On the convergence of higher order finite element methods for nonlinear magnetostatics
Herbert Egger, Felix Engertsberger, Bogdan Radu
TL;DR
This work develops a rigorous finite element framework for nonlinear magnetostatics using a vector potential formulation and higher-order elements. By casting the problem as a convex minimization of $W(a)=\int_\Omega w(\operatorname{curl} a) - h_s \cdot \operatorname{curl} a\,dx$, the authors prove well-posedness and derive order-optimal error estimates under smoothness assumptions, incorporating quadrature and curved-domain mappings. They establish global linear convergence of a damped Newton method with a discretization-parameter–independent rate and prove local quadratic convergence in a mesh-dependent neighborhood, applicable to general inhomogeneous, nonlinear, anisotropic materials including permanent magnets. The theory is extended to curved domains and to 2D, and is supported by numerical tests (smooth solutions, TEAM Problem 13, PMSM) that confirm mesh-independent Newton behavior and expected convergence orders, highlighting the approach’s practical relevance for electric machine simulations. Overall, the paper provides a solid mathematical foundation for reliable, high-order FE simulations of nonlinear magnetostatics in complex geometries and materials.
Abstract
The modeling of electric machines and power transformers typically involves systems of nonlinear magnetostatics or -quasistatics, and their efficient and accurate simulation is required for the reliable design, control, and optimization of such devices. We study the numerical solution of the vector potential formulation of nonlinear magnetostatics by means of higher-order finite element methods. Numerical quadrature is used for the efficient handling of the nonlinearities and domain mappings are employed for the consideration of curved boundaries. The existence of a unique solution is proven on the continuous and discrete level and a full convergence analysis of the resulting finite element schemes is presented indicating order optimal convergence rates under appropriate smoothness assumptions.

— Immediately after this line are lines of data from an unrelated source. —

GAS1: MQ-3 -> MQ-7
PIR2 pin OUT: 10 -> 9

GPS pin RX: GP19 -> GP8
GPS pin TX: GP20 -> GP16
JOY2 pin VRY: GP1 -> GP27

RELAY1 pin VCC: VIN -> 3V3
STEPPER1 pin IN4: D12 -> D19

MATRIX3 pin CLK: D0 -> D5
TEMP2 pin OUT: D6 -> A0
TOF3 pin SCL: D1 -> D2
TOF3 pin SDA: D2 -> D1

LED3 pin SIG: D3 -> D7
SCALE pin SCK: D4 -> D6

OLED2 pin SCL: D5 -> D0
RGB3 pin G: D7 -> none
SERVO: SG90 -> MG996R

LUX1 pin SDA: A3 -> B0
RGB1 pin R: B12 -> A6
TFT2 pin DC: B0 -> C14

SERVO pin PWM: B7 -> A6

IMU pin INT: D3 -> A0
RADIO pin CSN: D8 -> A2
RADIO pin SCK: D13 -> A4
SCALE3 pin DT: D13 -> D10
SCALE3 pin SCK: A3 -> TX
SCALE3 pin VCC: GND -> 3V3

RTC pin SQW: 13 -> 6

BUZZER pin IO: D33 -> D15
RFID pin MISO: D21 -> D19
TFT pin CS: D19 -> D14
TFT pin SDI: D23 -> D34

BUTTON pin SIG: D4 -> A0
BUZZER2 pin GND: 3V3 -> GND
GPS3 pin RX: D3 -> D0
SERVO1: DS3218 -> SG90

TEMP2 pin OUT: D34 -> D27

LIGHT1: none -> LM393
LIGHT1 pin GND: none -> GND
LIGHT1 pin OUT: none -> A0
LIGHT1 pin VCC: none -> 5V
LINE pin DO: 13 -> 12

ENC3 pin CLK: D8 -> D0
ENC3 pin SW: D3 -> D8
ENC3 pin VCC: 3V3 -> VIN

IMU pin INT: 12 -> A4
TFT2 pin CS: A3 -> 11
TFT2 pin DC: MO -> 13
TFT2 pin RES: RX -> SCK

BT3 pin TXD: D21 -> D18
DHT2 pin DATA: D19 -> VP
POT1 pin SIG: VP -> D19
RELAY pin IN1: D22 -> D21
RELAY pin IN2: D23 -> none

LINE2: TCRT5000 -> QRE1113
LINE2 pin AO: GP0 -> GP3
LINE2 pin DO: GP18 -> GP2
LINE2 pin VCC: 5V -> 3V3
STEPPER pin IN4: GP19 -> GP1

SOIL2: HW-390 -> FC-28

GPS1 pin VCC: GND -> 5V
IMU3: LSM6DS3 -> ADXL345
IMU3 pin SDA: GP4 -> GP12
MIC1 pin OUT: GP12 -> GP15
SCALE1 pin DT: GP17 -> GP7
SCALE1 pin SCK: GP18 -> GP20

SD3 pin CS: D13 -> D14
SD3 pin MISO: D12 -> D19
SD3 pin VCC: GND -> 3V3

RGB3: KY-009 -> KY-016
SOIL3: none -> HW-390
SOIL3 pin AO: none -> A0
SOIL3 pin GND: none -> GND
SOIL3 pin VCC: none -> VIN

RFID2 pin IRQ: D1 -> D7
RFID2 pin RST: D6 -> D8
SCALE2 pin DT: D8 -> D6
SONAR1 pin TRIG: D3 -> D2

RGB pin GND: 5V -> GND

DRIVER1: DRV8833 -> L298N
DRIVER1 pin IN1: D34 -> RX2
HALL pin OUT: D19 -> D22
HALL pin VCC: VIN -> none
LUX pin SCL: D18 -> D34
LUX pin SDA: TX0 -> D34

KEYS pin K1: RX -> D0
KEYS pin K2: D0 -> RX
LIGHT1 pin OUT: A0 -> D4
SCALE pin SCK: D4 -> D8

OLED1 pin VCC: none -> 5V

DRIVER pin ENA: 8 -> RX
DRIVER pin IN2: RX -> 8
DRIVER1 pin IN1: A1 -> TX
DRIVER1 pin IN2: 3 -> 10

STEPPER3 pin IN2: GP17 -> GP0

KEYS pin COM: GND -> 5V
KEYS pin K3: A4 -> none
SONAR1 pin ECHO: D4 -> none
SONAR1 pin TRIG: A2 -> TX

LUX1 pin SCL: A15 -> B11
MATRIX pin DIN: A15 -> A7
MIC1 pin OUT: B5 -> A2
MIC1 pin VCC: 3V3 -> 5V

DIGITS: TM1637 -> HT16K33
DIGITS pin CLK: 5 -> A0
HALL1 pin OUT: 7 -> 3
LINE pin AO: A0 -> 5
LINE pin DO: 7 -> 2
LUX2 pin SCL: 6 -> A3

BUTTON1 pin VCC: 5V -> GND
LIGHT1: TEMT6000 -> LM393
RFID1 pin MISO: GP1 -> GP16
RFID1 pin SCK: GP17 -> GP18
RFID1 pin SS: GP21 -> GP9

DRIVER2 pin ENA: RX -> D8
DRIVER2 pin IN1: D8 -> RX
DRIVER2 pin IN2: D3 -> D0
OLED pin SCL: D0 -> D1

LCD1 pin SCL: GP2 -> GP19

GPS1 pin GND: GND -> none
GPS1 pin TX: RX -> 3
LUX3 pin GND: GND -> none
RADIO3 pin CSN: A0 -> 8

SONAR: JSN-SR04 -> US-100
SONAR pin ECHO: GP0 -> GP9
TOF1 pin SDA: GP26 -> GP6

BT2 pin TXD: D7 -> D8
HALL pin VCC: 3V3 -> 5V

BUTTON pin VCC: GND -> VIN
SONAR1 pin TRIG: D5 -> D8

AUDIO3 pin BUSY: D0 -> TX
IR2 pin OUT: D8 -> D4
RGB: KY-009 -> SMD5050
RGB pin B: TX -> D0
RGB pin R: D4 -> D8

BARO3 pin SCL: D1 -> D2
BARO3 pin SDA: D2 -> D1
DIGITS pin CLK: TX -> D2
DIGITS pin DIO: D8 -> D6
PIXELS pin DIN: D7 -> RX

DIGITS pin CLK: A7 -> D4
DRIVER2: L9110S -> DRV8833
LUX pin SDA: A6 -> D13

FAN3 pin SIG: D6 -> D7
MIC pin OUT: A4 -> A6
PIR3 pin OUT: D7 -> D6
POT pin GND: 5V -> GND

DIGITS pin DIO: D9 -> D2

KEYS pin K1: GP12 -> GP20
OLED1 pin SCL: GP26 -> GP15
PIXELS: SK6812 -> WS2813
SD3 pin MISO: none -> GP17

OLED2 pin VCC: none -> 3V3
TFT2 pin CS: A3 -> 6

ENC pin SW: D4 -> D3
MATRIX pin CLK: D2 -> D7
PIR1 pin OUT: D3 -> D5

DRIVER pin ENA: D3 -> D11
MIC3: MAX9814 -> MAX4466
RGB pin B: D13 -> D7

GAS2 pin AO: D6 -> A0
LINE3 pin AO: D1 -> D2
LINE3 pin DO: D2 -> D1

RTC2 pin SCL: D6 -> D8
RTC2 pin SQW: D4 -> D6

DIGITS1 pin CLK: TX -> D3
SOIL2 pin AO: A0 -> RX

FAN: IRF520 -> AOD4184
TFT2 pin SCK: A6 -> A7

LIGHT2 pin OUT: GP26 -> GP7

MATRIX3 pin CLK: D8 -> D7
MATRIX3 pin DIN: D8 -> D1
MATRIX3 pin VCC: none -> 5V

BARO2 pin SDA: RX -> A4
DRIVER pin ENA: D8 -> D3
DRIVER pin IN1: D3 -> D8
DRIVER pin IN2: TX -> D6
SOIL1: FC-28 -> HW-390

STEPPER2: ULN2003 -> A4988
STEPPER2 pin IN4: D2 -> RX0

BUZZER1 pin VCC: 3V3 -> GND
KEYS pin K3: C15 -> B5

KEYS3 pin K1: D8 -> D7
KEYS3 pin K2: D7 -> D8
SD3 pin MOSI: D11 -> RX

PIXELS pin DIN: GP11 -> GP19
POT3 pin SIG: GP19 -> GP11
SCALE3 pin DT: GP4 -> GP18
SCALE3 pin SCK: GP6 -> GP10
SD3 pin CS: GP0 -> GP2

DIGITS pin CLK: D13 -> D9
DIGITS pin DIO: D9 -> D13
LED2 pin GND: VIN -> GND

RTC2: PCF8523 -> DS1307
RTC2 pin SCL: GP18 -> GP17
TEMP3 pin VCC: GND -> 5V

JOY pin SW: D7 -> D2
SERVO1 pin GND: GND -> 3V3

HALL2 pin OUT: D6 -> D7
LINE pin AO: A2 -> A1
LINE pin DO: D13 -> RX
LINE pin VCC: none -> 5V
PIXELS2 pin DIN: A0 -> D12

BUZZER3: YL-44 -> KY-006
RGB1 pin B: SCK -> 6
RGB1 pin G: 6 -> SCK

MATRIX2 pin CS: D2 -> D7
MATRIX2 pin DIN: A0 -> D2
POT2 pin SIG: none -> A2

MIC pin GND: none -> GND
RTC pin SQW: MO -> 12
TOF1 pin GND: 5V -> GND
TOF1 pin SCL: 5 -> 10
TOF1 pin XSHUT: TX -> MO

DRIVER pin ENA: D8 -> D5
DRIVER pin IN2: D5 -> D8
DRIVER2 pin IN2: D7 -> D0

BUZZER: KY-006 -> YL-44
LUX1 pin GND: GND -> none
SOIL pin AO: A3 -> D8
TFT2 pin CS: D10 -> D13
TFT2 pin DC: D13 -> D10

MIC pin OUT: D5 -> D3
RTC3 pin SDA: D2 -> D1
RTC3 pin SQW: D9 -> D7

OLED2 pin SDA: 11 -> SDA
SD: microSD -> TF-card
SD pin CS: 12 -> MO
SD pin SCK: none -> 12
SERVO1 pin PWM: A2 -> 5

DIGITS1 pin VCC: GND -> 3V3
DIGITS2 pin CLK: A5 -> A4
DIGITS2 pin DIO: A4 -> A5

For the solution of the nonlinear discretized problems, we consider a Newton method with line search for which we establish global linear convergence with convergence rates that are independent of the discretization parameters. We further prove local quadratic convergence in a mesh-dependent neighborhood of the solution which becomes effective when high accuracy of the nonlinear solver is demanded. The assumptions required for our analysis cover inhomogeneous, nonlinear, and anisotropic materials, which may arise in typical applications, including the presence of permanent magnets. The theoretical results are illustrated by numerical tests for some typical benchmark problems.